On the school board site, Crescent has proposed a Rafael Viñoly-designed 43-story tower, called Casa Forma, with 1,100 residential units atop an eight-story podium with parking and offices. Galbut has said the units most likely would be apartments. Half the 1,100 parking spaces and about 100,000 square feet of the office space would be for the school board. 

Crescent Heights also owns the 1.1-acre parking lot immediately south of the school board site, across the street from the Adrienne Arsht Center for the Performing Arts, according to records. 

The firm, also led by Sonny Kahn and Bruce Menin, has projects nationwide, according to its website. In South Florida, Crescent Heights is developing the 39-story, 588-unit Nema Miami apartment tower at 2900 Biscayne Boulevard in Miami’s Edgewater neighborhood. 

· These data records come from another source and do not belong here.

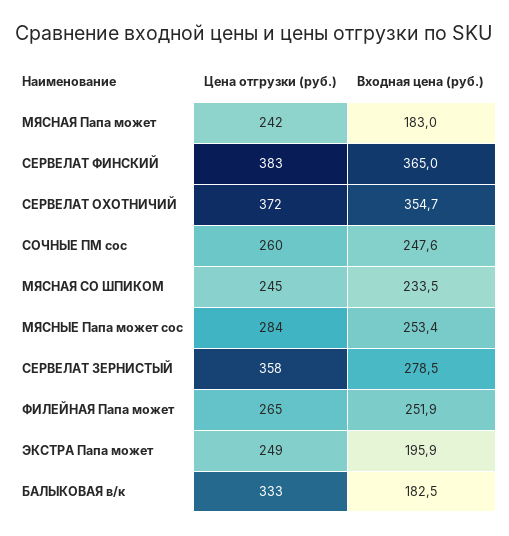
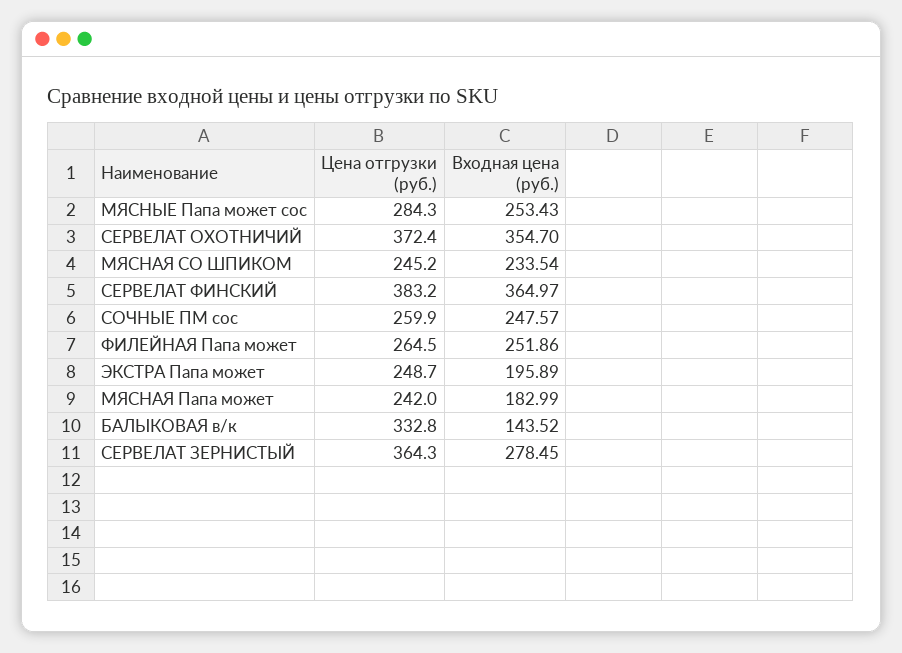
  {
    "Цена отгрузки (руб.)": {
      "МЯСНАЯ Папа может": 242,
      "СЕРВЕЛАТ ФИНСКИЙ": 383.2,
      "СЕРВЕЛАТ ОХОТНИЧИЙ": 372.4,
      "СОЧНЫЕ ПМ сос": 259.9,
      "МЯСНАЯ СО ШПИКОМ": 245.2,
      "МЯСНЫЕ Папа может сос": 284.3,
-     "СЕРВЕЛАТ ЗЕРНИСТЫЙ": 358,
+     "СЕРВЕЛАТ ЗЕРНИСТЫЙ": 364.3,
      "ФИЛЕЙНАЯ Папа может": 264.5,
      "ЭКСТРА Папа может": 248.7,
      "БАЛЫКОВАЯ в/к": 332.8
    },
    "Входная цена (руб.)": {
      "МЯСНАЯ Папа может": 182.99,
      "СЕРВЕЛАТ ФИНСКИЙ": 364.97,
      "СЕРВЕЛАТ ОХОТНИЧИЙ": 354.7,
      "СОЧНЫЕ ПМ сос": 247.57,
      "МЯСНАЯ СО ШПИКОМ": 233.54,
      "МЯСНЫЕ Папа может сос": 253.43,
      "СЕРВЕЛАТ ЗЕРНИСТЫЙ": 278.45,
      "ФИЛЕЙНАЯ Папа может": 251.86,
      "ЭКСТРА Папа может": 195.89,
-     "БАЛЫКОВАЯ в/к": 182.5
+     "БАЛЫКОВАЯ в/к": 143.52
    }
  }

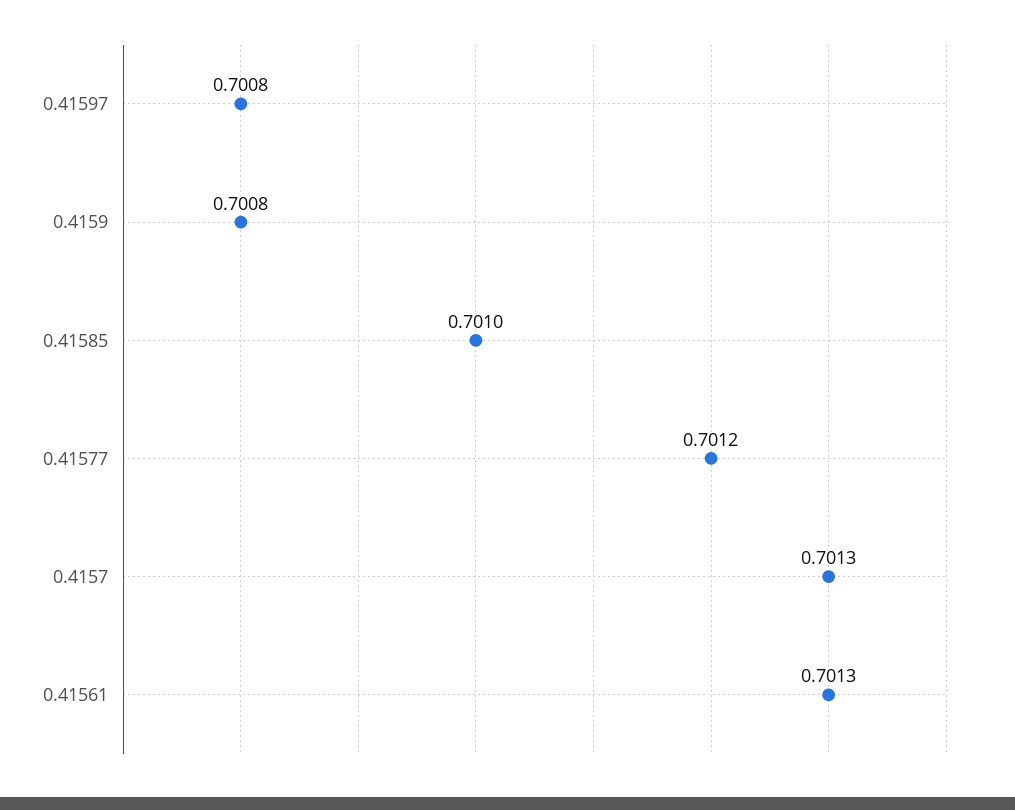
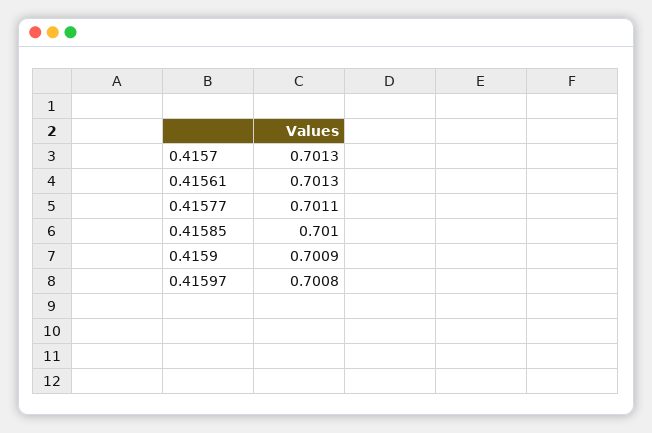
  {
    "0.41597": 0.7008,
-   "0.4159": 0.7008,
+   "0.4159": 0.7009,
    "0.41585": 0.701,
-   "0.41577": 0.7012,
+   "0.41577": 0.7011,
    "0.4157": 0.7013,
    "0.41561": 0.7013
  }

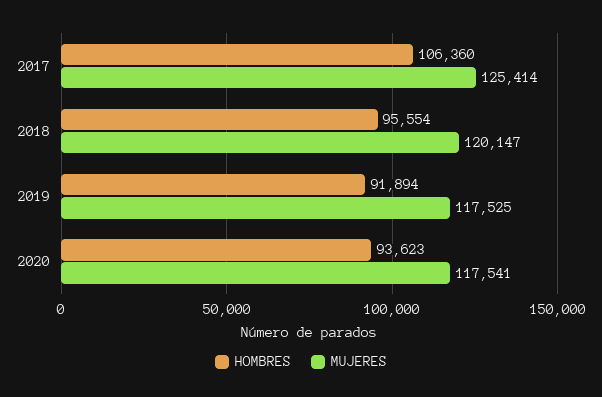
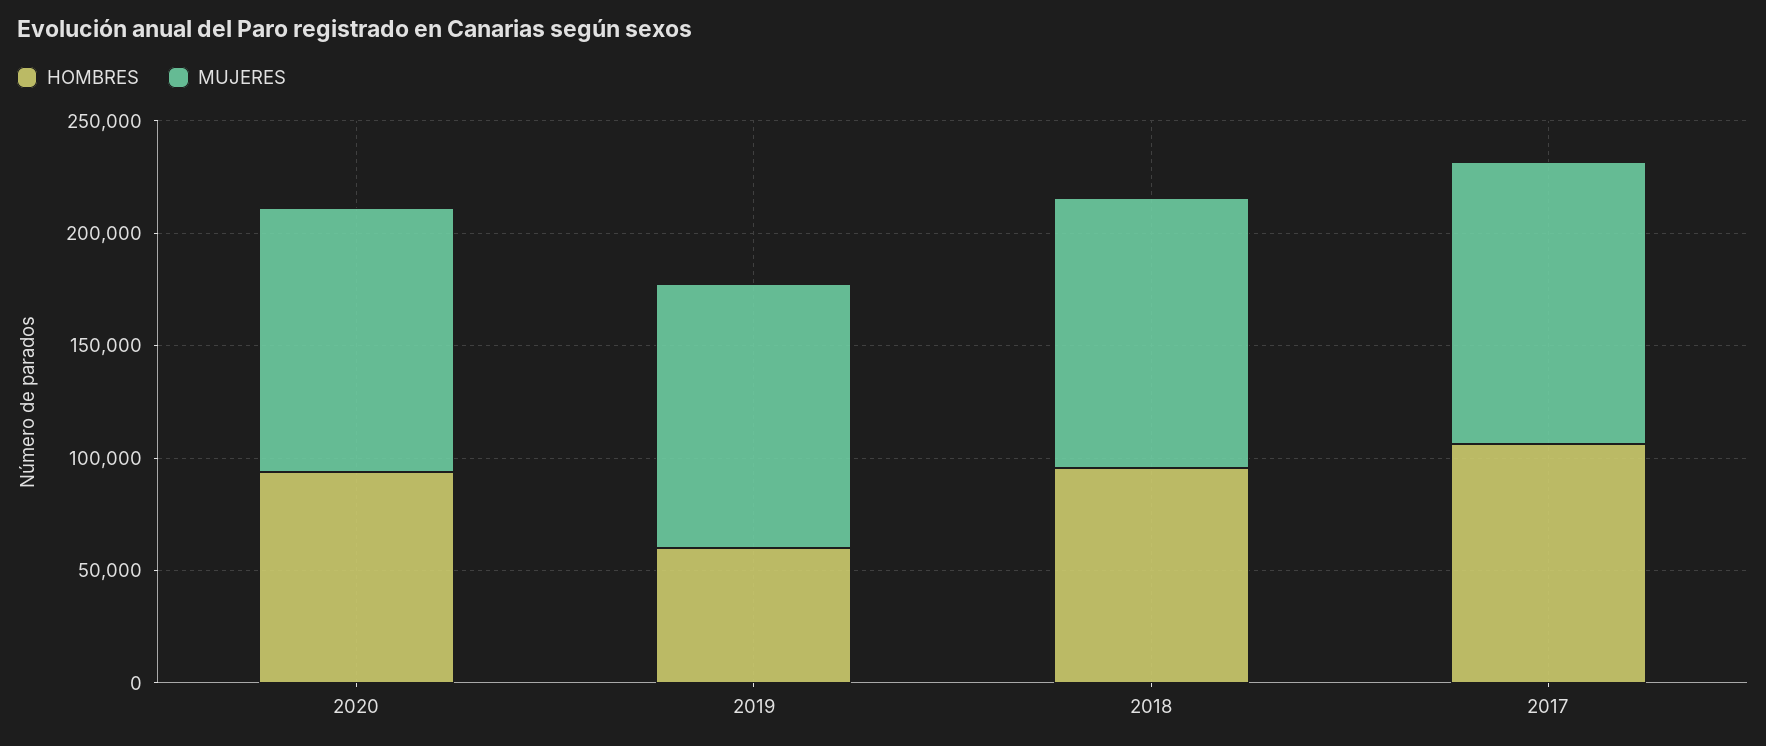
  {
    "HOMBRES": {
      "2017": 106360,
      "2018": 95554,
-     "2019": 91894,
+     "2019": 60000,
      "2020": 93623
    },
    "MUJERES": {
      "2017": 125414,
      "2018": 120147,
      "2019": 117525,
      "2020": 117541
    }
  }

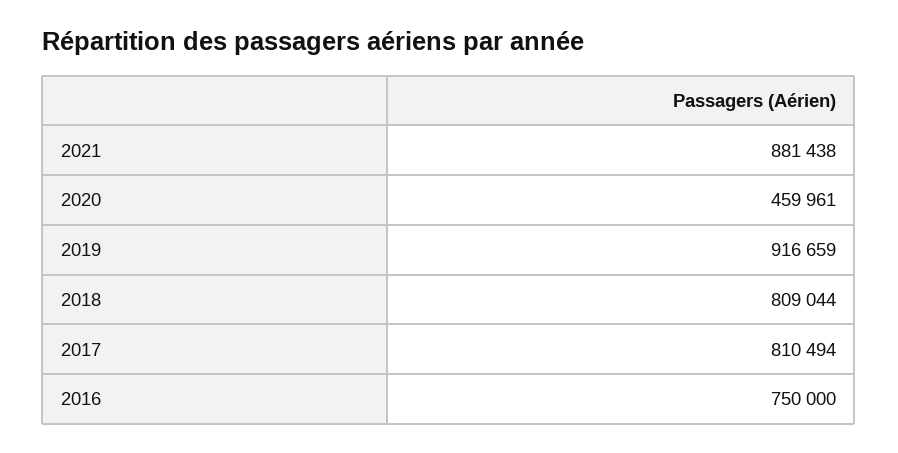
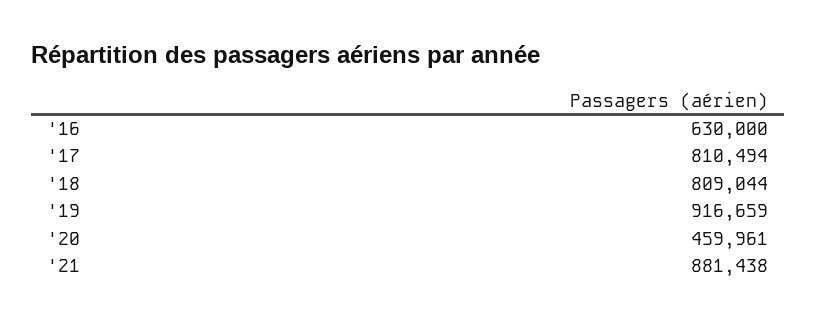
  {
    "2021": 881438,
    "2020": 459961,
    "2019": 916659,
    "2018": 809044,
    "2017": 810494,
-   "2016": 750000
+   "2016": 630000
  }

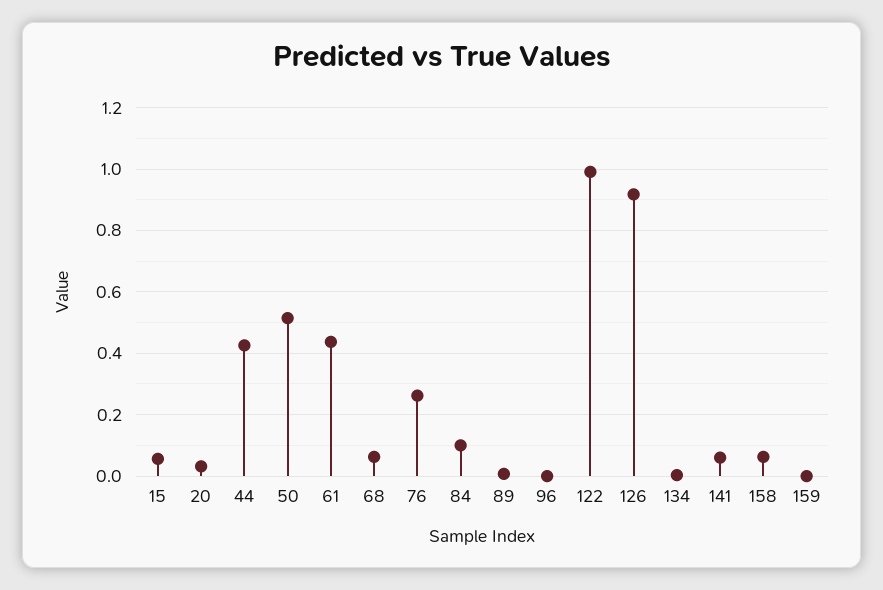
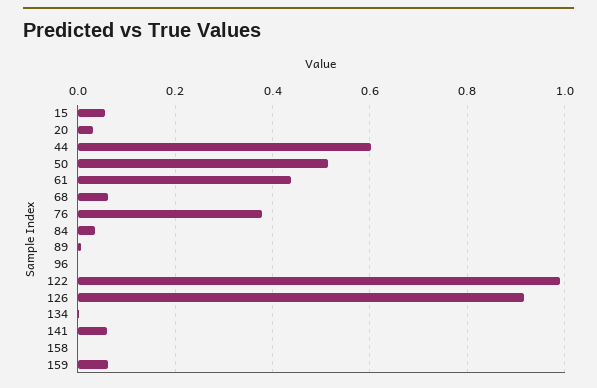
  {
    "15": 0.06,
    "20": 0.04,
-   "44": 0.42,
+   "44": 0.6,
    "50": 0.52,
    "61": 0.44,
    "68": 0.06,
-   "76": 0.26,
+   "76": 0.38,
-   "84": 0.1,
+   "84": 0.04,
    "89": 0,
    "96": 0,
    "122": 1,
    "126": 0.92,
    "134": 0,
    "141": 0.06,
-   "158": 0.06,
+   "158": 0,
-   "159": 0
+   "159": 0.06
  }

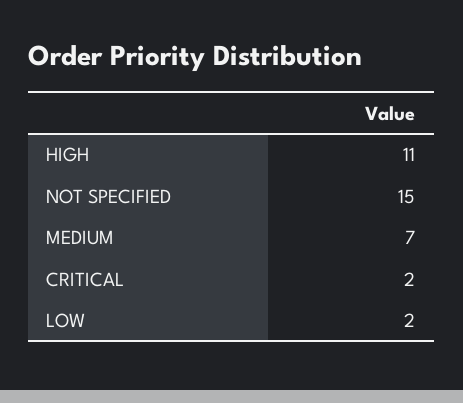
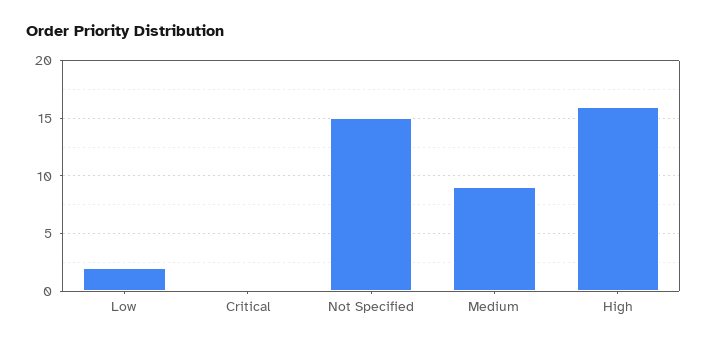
  {
-   "HIGH": 11,
+   "HIGH": 16,
    "NOT SPECIFIED": 15,
-   "MEDIUM": 7,
+   "MEDIUM": 9,
-   "CRITICAL": 2,
+   "CRITICAL": 0,
    "LOW": 2
  }

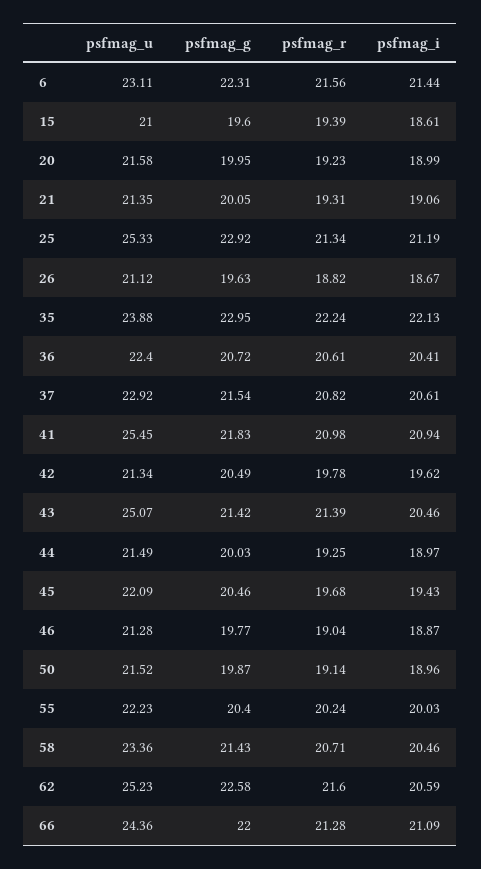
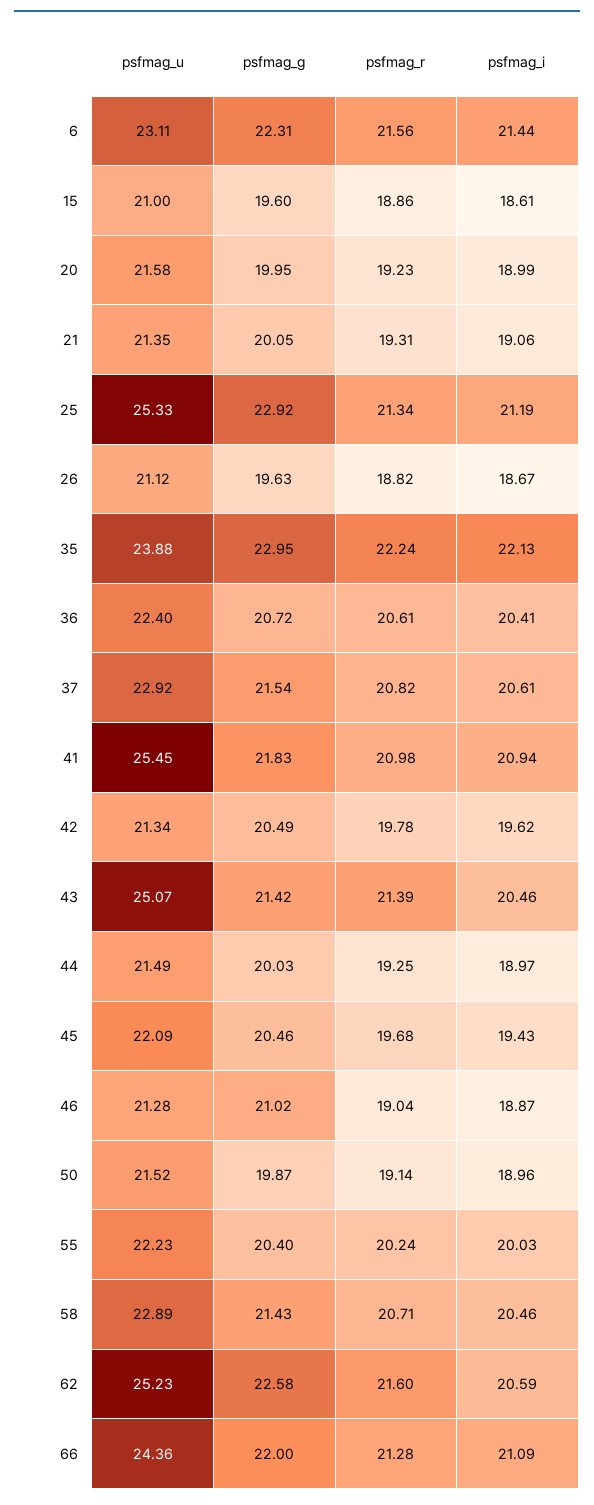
  {
    "psfmag_u": {
      "6": 23.11,
      "15": 21,
      "20": 21.58,
      "21": 21.35,
      "25": 25.33,
      "26": 21.12,
      "35": 23.88,
      "36": 22.4,
      "37": 22.92,
      "41": 25.45,
      "42": 21.34,
      "43": 25.07,
      "44": 21.49,
      "45": 22.09,
      "46": 21.28,
      "50": 21.52,
      "55": 22.23,
-     "58": 23.36,
+     "58": 22.89,
      "62": 25.23,
      "66": 24.36
    },
    "psfmag_g": {
      "6": 22.31,
      "15": 19.6,
      "20": 19.95,
      "21": 20.05,
      "25": 22.92,
      "26": 19.63,
      "35": 22.95,
      "36": 20.72,
      "37": 21.54,
      "41": 21.83,
      "42": 20.49,
      "43": 21.42,
      "44": 20.03,
      "45": 20.46,
-     "46": 19.77,
+     "46": 21.02,
      "50": 19.87,
      "55": 20.4,
      "58": 21.43,
      "62": 22.58,
      "66": 22
    },
    "psfmag_r": {
      "6": 21.56,
-     "15": 19.39,
+     "15": 18.86,
      "20": 19.23,
      "21": 19.31,
      "25": 21.34,
      "26": 18.82,
      "35": 22.24,
      "36": 20.61,
      "37": 20.82,
      "41": 20.98,
      "42": 19.78,
      "43": 21.39,
      "44": 19.25,
      "45": 19.68,
      "46": 19.04,
      "50": 19.14,
      "55": 20.24,
      "58": 20.71,
      "62": 21.6,
      "66": 21.28
    },
    "psfmag_i": {
      "6": 21.44,
      "15": 18.61,
      "20": 18.99,
      "21": 19.06,
      "25": 21.19,
      "26": 18.67,
      "35": 22.13,
      "36": 20.41,
      "37": 20.61,
      "41": 20.94,
      "42": 19.62,
      "43": 20.46,
      "44": 18.97,
      "45": 19.43,
      "46": 18.87,
      "50": 18.96,
      "55": 20.03,
      "58": 20.46,
      "62": 20.59,
      "66": 21.09
    }
  }

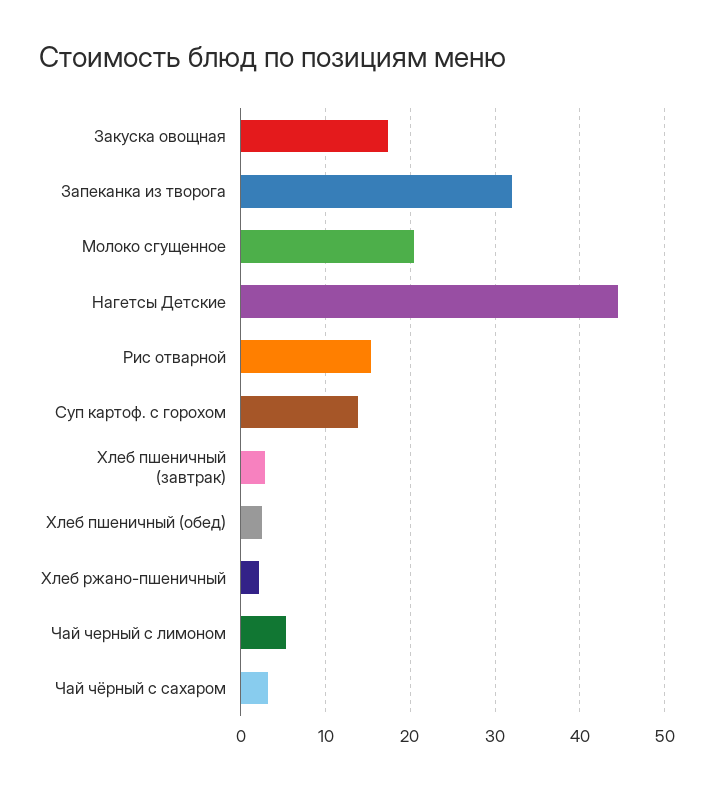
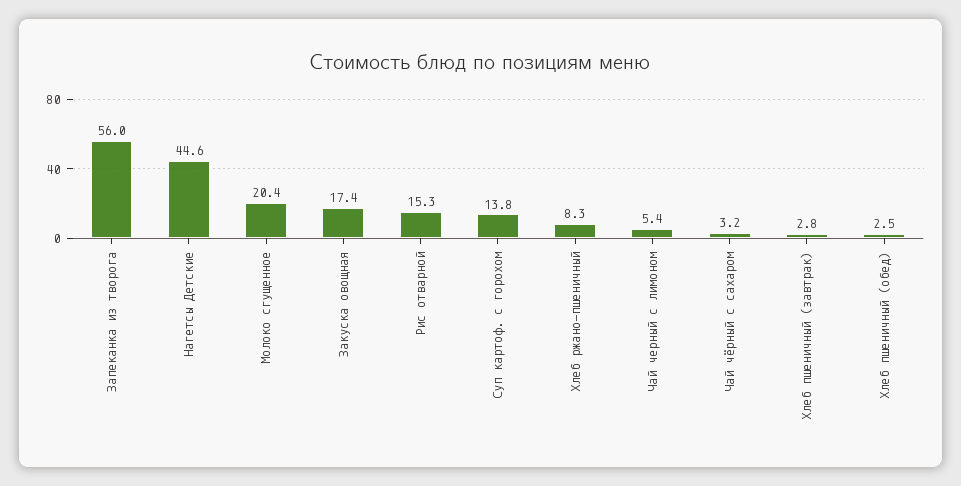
  {
    "Закуска овощная": 17.4,
-   "Запеканка из творога": 32,
+   "Запеканка из творога": 56,
    "Молоко сгущенное": 20.4,
    "Нагетсы Детские": 44.6,
    "Рис отварной": 15.3,
    "Суп картоф. с горохом": 13.8,
    "Хлеб пшеничный (завтрак)": 2.8,
    "Хлеб пшеничный (обед)": 2.5,
-   "Хлеб ржано-пшеничный": 2,
+   "Хлеб ржано-пшеничный": 8.3,
    "Чай черный с лимоном": 5.4,
    "Чай чёрный с сахаром": 3.2
  }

In Miami Beach, Galbut’s GFO Investments and David Martin’s Terra are developing the 48-story Five Park tower with 238 condos at 500 Alton Road. GFO also is a partner with New York-based Lefferts, Miami-based MMG Equity and Matis Cohen on two North Beach projects. The developers plan the 20-story, 125-unit 72B condo building at 600-650 72nd Street, 7116-7134 Carlyle Ave, 7121 Dickens Avenue and 601-621 71st Street, as well as the adjacent 22-story, 206-unit 72 Park condo building.